ASSIGNED TASK>
Extend the article on UK Defence Innovation's five core themes, picking up right after its final sentence.

EXERCISE TEXT>

· · ·

- 5 new UKDI themes Autonomy, Decision Advantage, Logistics and Support, Effects, and Protection.
- These themes accelerate the development, scaling, and adoption of advanced and dual-use technologies across defence from autonomous and uncrewed vessels, quantum, AI and more.
- These core themes will help industry work with defence on the innovation it needs.
- UKDI is the focal point for innovation within the Ministry of Defence, helping UK companies rapidly develop and scale cutting-edge prototypes.
UK Defence Innovation (UKDI), the Ministry of Defence’s unified innovation team, today announced its five core themes Autonomy, Decision Advantage, Logistics and Support, Effects, and Protection.
These themes will guide innovative businesses to better collaborate with defence, helping deliver cutting-edge technology to the Armed Forces more quickly than ever before.
Backed by a ringfenced annual budget of at least £400 million, UKDI is part of the National Armaments Director (NAD) Group and is working to break down traditional barriers to accelerate cutting-edge capabilities from the drawing board to the production line at wartime pace.

· · ·

EXCERPTED DATA>
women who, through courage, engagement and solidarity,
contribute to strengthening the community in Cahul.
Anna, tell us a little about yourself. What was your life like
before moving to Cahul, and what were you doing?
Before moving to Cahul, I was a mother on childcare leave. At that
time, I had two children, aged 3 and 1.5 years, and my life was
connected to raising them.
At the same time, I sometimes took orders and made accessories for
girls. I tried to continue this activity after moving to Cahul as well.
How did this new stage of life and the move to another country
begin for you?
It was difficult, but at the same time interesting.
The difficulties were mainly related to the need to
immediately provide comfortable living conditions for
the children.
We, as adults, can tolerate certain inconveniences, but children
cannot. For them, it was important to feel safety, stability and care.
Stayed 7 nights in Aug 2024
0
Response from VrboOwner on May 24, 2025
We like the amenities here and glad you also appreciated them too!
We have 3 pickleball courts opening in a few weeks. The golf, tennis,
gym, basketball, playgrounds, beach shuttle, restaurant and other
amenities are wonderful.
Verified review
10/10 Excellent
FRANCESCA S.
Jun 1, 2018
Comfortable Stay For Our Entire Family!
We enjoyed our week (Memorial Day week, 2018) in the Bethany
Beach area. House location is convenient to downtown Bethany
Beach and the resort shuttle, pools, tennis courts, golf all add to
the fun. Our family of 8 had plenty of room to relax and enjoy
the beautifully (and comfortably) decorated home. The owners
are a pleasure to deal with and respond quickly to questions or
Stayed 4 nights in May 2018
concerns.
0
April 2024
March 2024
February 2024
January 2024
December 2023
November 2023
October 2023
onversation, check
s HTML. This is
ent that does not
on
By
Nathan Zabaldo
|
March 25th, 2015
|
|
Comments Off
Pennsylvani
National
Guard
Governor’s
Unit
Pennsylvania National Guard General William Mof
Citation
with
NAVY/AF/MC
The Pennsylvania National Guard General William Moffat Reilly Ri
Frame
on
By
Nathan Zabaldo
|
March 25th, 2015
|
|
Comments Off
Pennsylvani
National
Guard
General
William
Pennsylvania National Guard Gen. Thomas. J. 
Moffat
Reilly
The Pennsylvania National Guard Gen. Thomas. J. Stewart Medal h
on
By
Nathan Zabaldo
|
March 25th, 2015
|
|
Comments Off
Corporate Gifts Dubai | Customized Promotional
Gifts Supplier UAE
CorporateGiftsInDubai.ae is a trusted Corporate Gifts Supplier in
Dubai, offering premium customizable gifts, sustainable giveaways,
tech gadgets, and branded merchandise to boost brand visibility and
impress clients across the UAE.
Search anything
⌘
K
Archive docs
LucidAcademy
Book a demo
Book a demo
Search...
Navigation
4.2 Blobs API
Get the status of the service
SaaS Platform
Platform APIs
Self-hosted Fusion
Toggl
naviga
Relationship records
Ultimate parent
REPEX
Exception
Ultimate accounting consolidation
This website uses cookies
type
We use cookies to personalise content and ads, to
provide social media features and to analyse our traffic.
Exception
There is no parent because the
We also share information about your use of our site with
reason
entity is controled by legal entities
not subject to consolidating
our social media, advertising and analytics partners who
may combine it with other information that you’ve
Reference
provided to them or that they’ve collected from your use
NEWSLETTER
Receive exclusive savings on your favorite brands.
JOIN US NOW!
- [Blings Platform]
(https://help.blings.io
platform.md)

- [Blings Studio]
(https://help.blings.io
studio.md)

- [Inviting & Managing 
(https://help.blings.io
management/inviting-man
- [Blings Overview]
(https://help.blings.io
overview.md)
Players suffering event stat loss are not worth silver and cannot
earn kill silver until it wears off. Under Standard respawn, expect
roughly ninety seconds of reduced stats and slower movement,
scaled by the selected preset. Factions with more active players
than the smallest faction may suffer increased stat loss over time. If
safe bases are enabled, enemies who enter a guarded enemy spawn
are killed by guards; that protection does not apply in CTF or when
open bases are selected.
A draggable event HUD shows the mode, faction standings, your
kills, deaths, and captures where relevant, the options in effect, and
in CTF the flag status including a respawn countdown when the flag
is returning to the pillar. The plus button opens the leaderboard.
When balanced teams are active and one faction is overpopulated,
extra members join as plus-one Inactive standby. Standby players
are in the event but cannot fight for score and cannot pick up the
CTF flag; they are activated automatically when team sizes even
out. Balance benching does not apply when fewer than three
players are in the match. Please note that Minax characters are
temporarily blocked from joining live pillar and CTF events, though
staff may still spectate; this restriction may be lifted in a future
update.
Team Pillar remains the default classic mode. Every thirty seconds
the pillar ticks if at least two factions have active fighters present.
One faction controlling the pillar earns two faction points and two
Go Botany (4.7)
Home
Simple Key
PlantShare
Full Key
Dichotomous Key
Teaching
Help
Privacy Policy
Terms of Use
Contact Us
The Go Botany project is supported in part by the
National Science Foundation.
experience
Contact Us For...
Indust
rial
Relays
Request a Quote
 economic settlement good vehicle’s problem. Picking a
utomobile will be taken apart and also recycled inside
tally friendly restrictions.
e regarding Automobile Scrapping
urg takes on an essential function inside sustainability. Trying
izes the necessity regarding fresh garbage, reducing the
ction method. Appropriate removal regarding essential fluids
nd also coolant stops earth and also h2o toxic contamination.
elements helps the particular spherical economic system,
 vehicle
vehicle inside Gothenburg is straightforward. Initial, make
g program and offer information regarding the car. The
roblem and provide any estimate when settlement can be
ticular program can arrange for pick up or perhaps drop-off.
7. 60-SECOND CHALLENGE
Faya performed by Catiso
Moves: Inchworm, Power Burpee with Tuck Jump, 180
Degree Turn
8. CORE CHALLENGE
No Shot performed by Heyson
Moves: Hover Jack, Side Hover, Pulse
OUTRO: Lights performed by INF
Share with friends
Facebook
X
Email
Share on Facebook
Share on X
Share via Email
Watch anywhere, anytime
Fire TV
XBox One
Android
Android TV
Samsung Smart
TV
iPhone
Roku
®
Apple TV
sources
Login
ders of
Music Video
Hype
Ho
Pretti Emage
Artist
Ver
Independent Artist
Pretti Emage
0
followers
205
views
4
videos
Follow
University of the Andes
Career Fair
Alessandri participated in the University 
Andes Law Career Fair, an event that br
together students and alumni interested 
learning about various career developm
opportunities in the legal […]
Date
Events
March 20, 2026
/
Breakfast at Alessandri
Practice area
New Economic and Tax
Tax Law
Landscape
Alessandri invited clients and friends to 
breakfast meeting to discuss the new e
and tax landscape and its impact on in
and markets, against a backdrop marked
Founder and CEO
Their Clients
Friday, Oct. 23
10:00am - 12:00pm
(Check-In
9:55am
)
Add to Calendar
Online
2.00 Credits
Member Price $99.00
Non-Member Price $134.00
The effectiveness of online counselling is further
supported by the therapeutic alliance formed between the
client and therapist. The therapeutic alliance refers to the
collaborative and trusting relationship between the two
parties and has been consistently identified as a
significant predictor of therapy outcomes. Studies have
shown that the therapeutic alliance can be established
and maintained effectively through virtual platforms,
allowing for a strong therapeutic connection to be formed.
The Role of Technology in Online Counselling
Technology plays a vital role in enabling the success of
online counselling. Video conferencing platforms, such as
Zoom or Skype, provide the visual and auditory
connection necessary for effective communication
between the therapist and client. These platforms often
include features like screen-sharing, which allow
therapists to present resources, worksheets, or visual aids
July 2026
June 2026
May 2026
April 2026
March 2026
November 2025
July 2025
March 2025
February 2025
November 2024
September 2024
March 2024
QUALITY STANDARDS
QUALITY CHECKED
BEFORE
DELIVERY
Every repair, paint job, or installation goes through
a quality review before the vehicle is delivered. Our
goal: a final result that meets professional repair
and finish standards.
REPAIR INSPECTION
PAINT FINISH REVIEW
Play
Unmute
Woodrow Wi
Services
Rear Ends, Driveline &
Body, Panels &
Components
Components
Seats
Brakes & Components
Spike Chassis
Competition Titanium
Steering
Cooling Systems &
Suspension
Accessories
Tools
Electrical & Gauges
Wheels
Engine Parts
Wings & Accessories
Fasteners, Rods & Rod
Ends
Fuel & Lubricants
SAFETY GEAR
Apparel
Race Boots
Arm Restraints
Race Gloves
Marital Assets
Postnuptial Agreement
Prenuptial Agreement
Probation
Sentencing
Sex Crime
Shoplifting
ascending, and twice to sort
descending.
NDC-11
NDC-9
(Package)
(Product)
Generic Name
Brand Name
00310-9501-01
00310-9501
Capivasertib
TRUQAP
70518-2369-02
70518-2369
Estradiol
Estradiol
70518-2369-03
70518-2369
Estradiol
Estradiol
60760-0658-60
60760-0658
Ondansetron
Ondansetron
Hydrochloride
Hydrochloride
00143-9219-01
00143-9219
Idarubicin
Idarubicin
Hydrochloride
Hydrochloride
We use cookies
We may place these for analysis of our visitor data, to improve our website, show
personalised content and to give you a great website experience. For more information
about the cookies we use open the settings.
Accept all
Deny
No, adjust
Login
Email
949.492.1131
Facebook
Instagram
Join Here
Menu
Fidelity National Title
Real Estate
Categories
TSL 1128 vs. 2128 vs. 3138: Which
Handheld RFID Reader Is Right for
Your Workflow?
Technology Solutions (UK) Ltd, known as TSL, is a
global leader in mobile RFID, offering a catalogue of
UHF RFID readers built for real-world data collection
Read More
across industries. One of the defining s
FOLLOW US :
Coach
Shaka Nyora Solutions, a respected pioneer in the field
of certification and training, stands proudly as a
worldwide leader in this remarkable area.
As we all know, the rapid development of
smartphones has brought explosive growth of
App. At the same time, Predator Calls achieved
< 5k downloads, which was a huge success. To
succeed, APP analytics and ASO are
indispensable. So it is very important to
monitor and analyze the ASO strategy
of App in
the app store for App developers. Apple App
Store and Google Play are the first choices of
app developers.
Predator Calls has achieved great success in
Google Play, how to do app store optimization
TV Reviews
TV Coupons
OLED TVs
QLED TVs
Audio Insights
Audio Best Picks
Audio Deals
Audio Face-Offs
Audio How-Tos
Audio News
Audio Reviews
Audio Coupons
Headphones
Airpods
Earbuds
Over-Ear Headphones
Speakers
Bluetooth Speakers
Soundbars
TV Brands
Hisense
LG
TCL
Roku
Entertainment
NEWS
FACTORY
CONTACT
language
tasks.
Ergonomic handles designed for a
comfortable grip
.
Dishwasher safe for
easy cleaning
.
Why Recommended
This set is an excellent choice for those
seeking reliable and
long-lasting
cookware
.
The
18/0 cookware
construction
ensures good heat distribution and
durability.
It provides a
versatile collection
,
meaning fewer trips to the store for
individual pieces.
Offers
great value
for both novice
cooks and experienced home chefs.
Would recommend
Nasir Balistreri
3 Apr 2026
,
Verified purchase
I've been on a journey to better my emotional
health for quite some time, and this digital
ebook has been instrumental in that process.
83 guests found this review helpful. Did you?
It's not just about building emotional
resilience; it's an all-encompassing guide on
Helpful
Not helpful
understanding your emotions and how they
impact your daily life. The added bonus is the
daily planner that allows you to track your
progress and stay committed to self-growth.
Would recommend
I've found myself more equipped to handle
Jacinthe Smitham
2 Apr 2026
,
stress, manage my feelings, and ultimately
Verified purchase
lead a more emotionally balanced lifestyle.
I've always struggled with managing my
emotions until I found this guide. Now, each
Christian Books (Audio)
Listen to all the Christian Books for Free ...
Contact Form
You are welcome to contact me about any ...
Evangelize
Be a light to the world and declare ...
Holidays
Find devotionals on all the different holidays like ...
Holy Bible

· · ·

EXERCISE RESULT>
As the strategic challenges defence faces change, the solutions must continuously evolve too. For example, secure communications for the Armed Forces are as critical today as they were during the Second World War, but in a digitally complex and highly contested environment, achieving this is significantly more challenging.
Together, the themes provide a clear and simple framework, weaving innovation directly into defence’s strategic priorities, translating breakthroughs in science and technology into solutions
- Autonomy Accelerating the adoption and scaling of trusted autonomy systems; creating platforms that can operate independently at scale across land, sea, air, and space, extending reach, reducing risk, and maintaining a presence where it matters most.
- Decision Advantage Success depends on rapidly turning raw data into clear, actionable insights through AI, secure communications, intelligence, cybersecurity, and advanced encryption, ensuring trusted information flow in complex environments.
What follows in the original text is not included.